“Oh,” said Ada regretfully; “is he dead?”

She had grown to look upon him as one of her friends in the big cruel city, and now he had gone too.

“Yes, he’s dead,” the fat woman said emphatically; “and he’s left a mighty pile of dollars behind him. He used to stint himself of house-fuel, and go to bed whenever he got home from business on a winter’s day to save light, and wore clothes a coloured man wouldn’t give to his father. What’s the use of saving like that if you’re going to leave all your fortune to a total stranger.”

“Poor old man,” the girl said; “he was really rather mad, but somehow I liked him; he seemed to belong more to the last century than to this.”

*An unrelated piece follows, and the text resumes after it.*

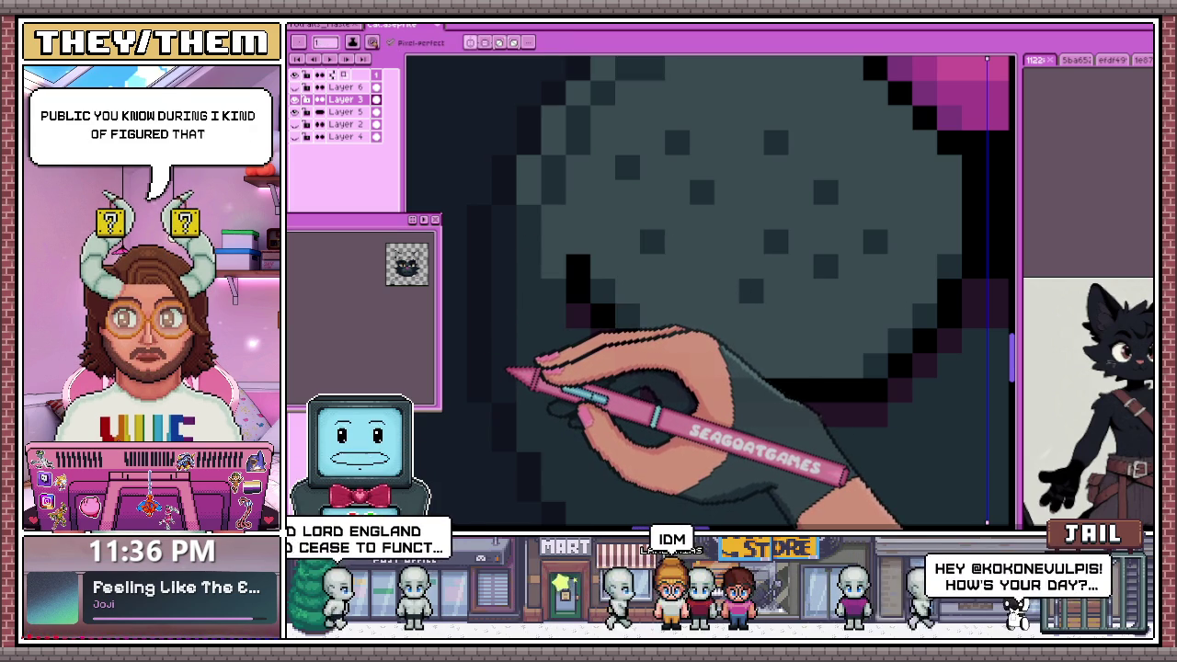
{"action": "scroll", "coordinate": [505, 188], "scroll_direction": "down", "scroll_amount": 3}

“Well, it appears he’s left every dollar he’s got to some girl that he thought deserved some money, a milliner’s girl, the papers say, who once saved his life in a snowstorm or something like that.”

Ada read the long and highly-dramatic account of the old man’s curious will.

“Yes, I wish I were the girl,” she said; “but I fear there’s no fairy prince in disguise watching my poor trivial round and common task. But just fancy, a girl earning her own living suddenly to find herself an heiress!”

The boarding-house bell sounded, and the hungry children came bounding down to dinner.

“Ada,” whispered Marjory at table, “a man came to see you this morning, and I said you were out. He asked me a lot of questions, and I answered before I remembered that perhaps you would rather I didn’t.”

“What sort of questions?” Ada said smiling, and hoping that at last they were going to receive news of their father.